中国は、世界の工場、世界の市場として、グローバル社会と緊密につながっており、世界各国の中国経済への依存度は高まっています。今後、中国経済が安定して発展し続けていくことこそが、世界経済にとってもとても重要だと思います。
第13期全国人民代表大会第5回会議 開幕の様子
――今年の政府活動報告では、李克強総理は「対外開放」と外資重視の姿勢を強調していました。中国経済と日本経済の相互補完性は今後も存在し続けるものとみていますか。
私個人的には、日中両国の相互補完関係は今後も続いていくとみています。しかし、その関係性は時代の変化に伴い大きく変わっていきます。以前は、日本企業が中国国内の安い労働力を使って製造し、そしてその製品を世界へと輸出する、いわゆる「世界の工場」モデルが主流でした。それが、国民の所得向上に伴い中間層が厚くなってきたことで、「世界の市場」へと徐々に変化しつつあります。中国国内の消費を目的とした投資は、今後も増えていくのではないかとみています。

練習課題:
1. 本文抜粋では、以前主流だった「世界の工場」モデルはどのようなものだと説明されていますか。
2. 次の(a)〜(c)が本文抜粋の内容と合っているかどうかを判断し、根拠となる本文の語句を引用してください。
(a) 日中両国の相互補完関係は今後も続くとみている。
(b) 日中の関係性は今後も変わらないと述べている。
(c) 中国国内の消費を目的とした投資は今後減っていくとみている。

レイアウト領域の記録
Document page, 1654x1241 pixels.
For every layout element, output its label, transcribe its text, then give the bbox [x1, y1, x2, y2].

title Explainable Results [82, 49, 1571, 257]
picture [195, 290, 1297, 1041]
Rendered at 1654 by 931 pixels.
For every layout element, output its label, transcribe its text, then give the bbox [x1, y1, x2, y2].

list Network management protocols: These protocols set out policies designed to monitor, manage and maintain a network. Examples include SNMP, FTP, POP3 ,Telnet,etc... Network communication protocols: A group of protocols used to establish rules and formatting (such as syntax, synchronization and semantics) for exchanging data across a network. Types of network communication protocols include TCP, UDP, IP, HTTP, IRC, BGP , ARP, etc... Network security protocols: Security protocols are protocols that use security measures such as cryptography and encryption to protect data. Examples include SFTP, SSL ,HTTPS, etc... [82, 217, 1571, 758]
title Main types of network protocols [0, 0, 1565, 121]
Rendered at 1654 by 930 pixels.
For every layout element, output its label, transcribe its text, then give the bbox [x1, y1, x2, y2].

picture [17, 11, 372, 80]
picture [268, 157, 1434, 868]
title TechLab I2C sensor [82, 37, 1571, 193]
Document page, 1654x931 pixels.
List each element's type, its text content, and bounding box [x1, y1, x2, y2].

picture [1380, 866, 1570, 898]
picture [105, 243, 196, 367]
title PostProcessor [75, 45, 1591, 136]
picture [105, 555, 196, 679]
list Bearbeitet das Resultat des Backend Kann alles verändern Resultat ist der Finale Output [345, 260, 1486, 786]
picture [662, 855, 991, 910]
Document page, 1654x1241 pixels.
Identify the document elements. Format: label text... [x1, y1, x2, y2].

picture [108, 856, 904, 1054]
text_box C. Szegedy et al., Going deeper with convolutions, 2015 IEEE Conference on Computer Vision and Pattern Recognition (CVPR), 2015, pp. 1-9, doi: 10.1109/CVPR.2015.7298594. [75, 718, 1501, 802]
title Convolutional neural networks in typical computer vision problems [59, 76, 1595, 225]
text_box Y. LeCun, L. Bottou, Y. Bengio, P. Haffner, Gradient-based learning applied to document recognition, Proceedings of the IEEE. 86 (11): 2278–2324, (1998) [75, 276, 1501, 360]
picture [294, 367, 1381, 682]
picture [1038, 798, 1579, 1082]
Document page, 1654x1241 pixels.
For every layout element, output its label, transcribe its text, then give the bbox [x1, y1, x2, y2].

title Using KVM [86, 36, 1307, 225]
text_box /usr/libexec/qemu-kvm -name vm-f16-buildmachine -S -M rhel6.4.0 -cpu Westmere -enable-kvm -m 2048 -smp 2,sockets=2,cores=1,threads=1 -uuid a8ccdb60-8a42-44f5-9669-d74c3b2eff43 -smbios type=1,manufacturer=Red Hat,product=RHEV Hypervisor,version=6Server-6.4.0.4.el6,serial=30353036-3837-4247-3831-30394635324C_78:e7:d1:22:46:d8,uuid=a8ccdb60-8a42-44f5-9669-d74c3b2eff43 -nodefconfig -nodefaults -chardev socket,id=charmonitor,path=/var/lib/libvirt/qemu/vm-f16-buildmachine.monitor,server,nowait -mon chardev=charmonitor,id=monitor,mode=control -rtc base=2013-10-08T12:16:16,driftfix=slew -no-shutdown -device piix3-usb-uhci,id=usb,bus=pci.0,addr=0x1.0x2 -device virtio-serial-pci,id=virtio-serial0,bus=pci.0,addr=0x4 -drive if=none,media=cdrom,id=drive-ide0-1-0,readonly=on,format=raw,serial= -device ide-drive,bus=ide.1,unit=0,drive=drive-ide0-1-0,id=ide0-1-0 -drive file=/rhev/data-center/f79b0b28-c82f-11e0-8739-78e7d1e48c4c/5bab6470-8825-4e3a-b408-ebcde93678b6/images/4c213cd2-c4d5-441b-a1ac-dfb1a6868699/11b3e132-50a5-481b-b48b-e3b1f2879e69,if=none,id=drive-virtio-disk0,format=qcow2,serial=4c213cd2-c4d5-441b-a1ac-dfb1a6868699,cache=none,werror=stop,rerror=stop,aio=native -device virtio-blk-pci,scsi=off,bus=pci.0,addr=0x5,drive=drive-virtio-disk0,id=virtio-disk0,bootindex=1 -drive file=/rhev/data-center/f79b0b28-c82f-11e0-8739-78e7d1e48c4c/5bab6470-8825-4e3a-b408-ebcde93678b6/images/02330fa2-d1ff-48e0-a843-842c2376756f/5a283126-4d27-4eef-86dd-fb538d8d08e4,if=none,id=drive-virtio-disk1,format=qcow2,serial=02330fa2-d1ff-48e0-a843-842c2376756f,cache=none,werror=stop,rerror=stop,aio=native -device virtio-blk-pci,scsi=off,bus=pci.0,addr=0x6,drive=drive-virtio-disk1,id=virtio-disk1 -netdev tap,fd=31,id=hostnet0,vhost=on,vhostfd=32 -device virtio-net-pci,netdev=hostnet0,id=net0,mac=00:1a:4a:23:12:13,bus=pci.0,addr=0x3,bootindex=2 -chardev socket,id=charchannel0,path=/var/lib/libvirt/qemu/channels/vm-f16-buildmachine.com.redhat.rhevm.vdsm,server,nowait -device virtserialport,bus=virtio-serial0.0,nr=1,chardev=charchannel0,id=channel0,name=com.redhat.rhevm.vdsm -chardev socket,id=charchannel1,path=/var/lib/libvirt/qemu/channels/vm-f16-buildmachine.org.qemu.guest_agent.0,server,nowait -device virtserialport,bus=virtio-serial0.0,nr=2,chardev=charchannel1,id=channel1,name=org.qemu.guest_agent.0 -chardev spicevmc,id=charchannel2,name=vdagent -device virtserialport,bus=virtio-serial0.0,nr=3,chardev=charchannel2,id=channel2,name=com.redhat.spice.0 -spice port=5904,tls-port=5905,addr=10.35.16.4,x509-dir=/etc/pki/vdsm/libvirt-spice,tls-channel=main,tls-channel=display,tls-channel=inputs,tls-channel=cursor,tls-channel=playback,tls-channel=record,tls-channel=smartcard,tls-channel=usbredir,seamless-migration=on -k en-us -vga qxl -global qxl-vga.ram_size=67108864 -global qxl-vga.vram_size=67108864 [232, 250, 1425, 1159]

解答:
1. 日本企業が中国国内の安い労働力を使って製造し、その製品を世界へと輸出するモデルです。

2.
(a) はい。「日中両国の相互補完関係は今後も続いていくとみています」
(b) いいえ。「その関係性は時代の変化に伴い大きく変わっていきます」
(c) いいえ。「中国国内の消費を目的とした投資は、今後も増えていくのではないかとみています」